I am retired now. I was a Stay at home Mom when our son was born, it was hard financially and SO WORTH IT. Those were the best years! AND, no one else raised my child!!!! I think it is a great investment and a huge JOY to spend those years with the kiddos.So many free things to do:Libraries, picnics,hanging out with other moms/kids/museums/the zoo, days at home with hot chocolate and story books.. you will remember these years forever!! I went back to school when my son was in fourth grade,I was able to attend nursing school at a community college,back in the 80’s you could complete a full nursing program in just 2 years, and it cost me $3500.(We had to borrow!) The hours were the same as when my son was in school.When I went to work it was part time and I was able to stagger shifts. There’s time for it all.. just NOT ALL AT ONCE!

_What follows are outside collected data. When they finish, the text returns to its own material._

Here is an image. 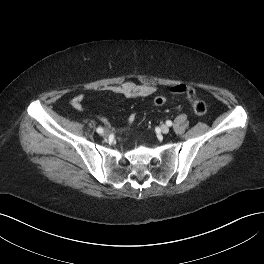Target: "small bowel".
I'll return each mask as SVG.
<instances>
[{
  "mask_svg": "<svg viewBox=\"0 0 264 264\" xmlns=\"http://www.w3.org/2000/svg\"><path fill=\"white\" fill-rule=\"evenodd\" d=\"M187 89V86L184 84H175L170 88V91L173 94H184ZM100 91L112 92L118 94L125 98H139V97H148L153 95L157 88L152 84H137L132 81H125L119 85H107L99 88ZM85 95L78 94L72 101L71 105L76 110L84 109ZM100 119L107 123L108 119L105 116H101ZM133 117H130L128 122H131Z\"/></svg>",
  "mask_w": 264,
  "mask_h": 264,
  "instance_id": "obj_1",
  "label": "small bowel"
}]
</instances>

Tuesday 11th of October 2022

What a lovely meet the reader post!

As a Brit, who used to live in Middlesbrough just south of Jen’s home, I’m obviously biased. Jen, you have some of the most spectacular coastline so near to you. Bamburgh beach is one of my favourite places.


Monday 10th of October 2022

For #5 your best frugal win, I thought you might just say "see #4" - I'd definitely call it a huge frugal win that you were able to make your choice to stay home! : )

I'd have to agree - for me too, my frugal wins are mostly a compilation of small gains. That's provided a lot of years for our recent HS grad to see how much it all adds up, so it's been good for our generational frugality!


Monday 10th of October 2022

What a lovely post. Thank you so much for sharing! Your money ethics really resonate with me, and you and your baby are adorable!


Monday 10th of October 2022

Nice to meet you Jen, thank you for sharing your life with us.

When I was reading the comments regarding open sea swimming, very impressive, I was reminded of a book I read by Lisa See called The Island of the Sea Women. This is a true story of women who swam/dove I think to get sea urchins to sell. They wore cloth outfits and in the winter for extra work they dove in waters off of Russia. Yes you read that correctly. Everyone in my book group loved the book.


Tuesday 11th of October 2022

@karen, Thanks for suggesting, put it on my reading list

Lisa K

Monday 10th of October 2022

@karen, I read this book too and loved it! I had never heard of this before and was so intrigued by the culture.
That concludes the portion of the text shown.